* _WHAT THE EXERCISE ASKS_
Work through the listing below, copying each line that carries the word "seed".

* _RECORDS FOR THE TASK_
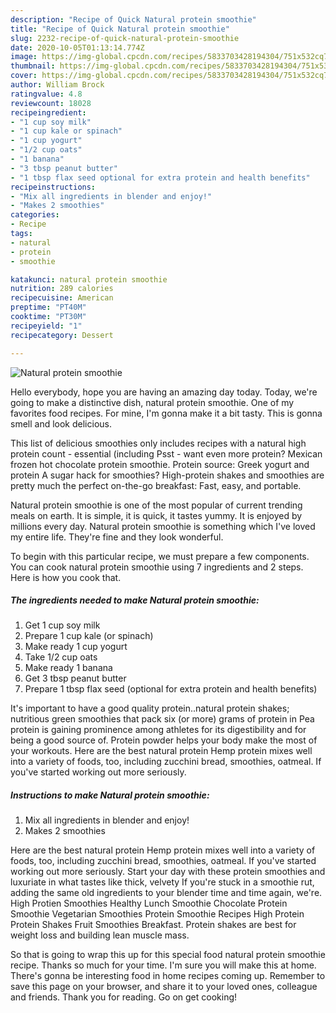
 ```yaml
---
description: "Recipe of Quick Natural protein smoothie"
title: "Recipe of Quick Natural protein smoothie"
slug: 2232-recipe-of-quick-natural-protein-smoothie
date: 2020-10-05T01:13:14.774Z
image: https://img-global.cpcdn.com/recipes/5833703428194304/751x532cq70/natural-protein-smoothie-recipe-main-photo.jpg
thumbnail: https://img-global.cpcdn.com/recipes/5833703428194304/751x532cq70/natural-protein-smoothie-recipe-main-photo.jpg
cover: https://img-global.cpcdn.com/recipes/5833703428194304/751x532cq70/natural-protein-smoothie-recipe-main-photo.jpg
author: William Brock
ratingvalue: 4.8
reviewcount: 18028
recipeingredient:
- "1 cup soy milk"
- "1 cup kale or spinach"
- "1 cup yogurt"
- "1/2 cup oats"
- "1 banana"
- "3 tbsp peanut butter"
- "1 tbsp flax seed optional for extra protein and health benefits"
recipeinstructions:
- "Mix all ingredients in blender and enjoy!"
- "Makes 2 smoothies"
categories:
- Recipe
tags:
- natural
- protein
- smoothie

katakunci: natural protein smoothie 
nutrition: 289 calories
recipecuisine: American
preptime: "PT40M"
cooktime: "PT30M"
recipeyield: "1"
recipecategory: Dessert

---
```



![Natural protein smoothie](https://img-global.cpcdn.com/recipes/5833703428194304/751x532cq70/natural-protein-smoothie-recipe-main-photo.jpg)

Hello everybody, hope you are having an amazing day today. Today, we're going to make a distinctive dish, natural protein smoothie. One of my favorites food recipes. For mine, I'm gonna make it a bit tasty. This is gonna smell and look delicious.

This list of delicious smoothies only includes recipes with a natural high protein count - essential (including Psst - want even more protein? Mexican frozen hot chocolate protein smoothie. Protein source: Greek yogurt and protein A sugar hack for smoothies? High-protein shakes and smoothies are pretty much the perfect on-the-go breakfast: Fast, easy, and portable.

Natural protein smoothie is one of the most popular of current trending meals on earth. It is simple, it is quick, it tastes yummy. It is enjoyed by millions every day. Natural protein smoothie is something which I've loved my entire life. They're fine and they look wonderful.


To begin with this particular recipe, we must prepare a few components. You can cook natural protein smoothie using 7 ingredients and 2 steps. Here is how you cook that.

<!--inarticleads1-->

##### The ingredients needed to make Natural protein smoothie:

1. Get 1 cup soy milk
1. Prepare 1 cup kale (or spinach)
1. Make ready 1 cup yogurt
1. Take 1/2 cup oats
1. Make ready 1 banana
1. Get 3 tbsp peanut butter
1. Prepare 1 tbsp flax seed (optional for extra protein and health benefits)


It&#39;s important to have a good quality protein..natural protein shakes; nutritious green smoothies that pack six (or more) grams of protein in Pea protein is gaining prominence among athletes for its digestibility and for being a good source of. Protein powder helps your body make the most of your workouts. Here are the best natural protein Hemp protein mixes well into a variety of foods, too, including zucchini bread, smoothies, oatmeal. If you&#39;ve started working out more seriously. 

<!--inarticleads2-->

##### Instructions to make Natural protein smoothie:

1. Mix all ingredients in blender and enjoy!
1. Makes 2 smoothies


Here are the best natural protein Hemp protein mixes well into a variety of foods, too, including zucchini bread, smoothies, oatmeal. If you&#39;ve started working out more seriously. Start your day with these protein smoothies and luxuriate in what tastes like thick, velvety If you&#39;re stuck in a smoothie rut, adding the same old ingredients to your blender time and time again, we&#39;re. High Protien Smoothies Healthy Lunch Smoothie Chocolate Protein Smoothie Vegetarian Smoothies Protein Smoothie Recipes High Protein Protein Shakes Fruit Smoothies Breakfast. Protein shakes are best for weight loss and building lean muscle mass. 

So that is going to wrap this up for this special food natural protein smoothie recipe. Thanks so much for your time. I'm sure you will make this at home. There's gonna be interesting food in home recipes coming up. Remember to save this page on your browser, and share it to your loved ones, colleague and friends. Thank you for reading. Go on get cooking!
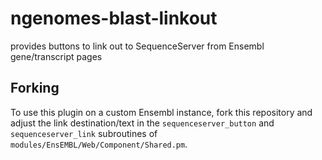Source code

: # ngenomes-blast-linkout
provides buttons to link out to SequenceServer from Ensembl gene/transcript pages

## Forking
To use this plugin on a custom Ensembl instance, fork this repository and adjust the link destination/text in the ``sequenceserver_button`` and ``sequenceserver_link`` subroutines of ``modules/EnsEMBL/Web/Component/Shared.pm``.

* _RESPONSE BELOW_
- "1 tbsp flax seed optional for extra protein and health benefits"
1. Prepare 1 tbsp flax seed (optional for extra protein and health benefits)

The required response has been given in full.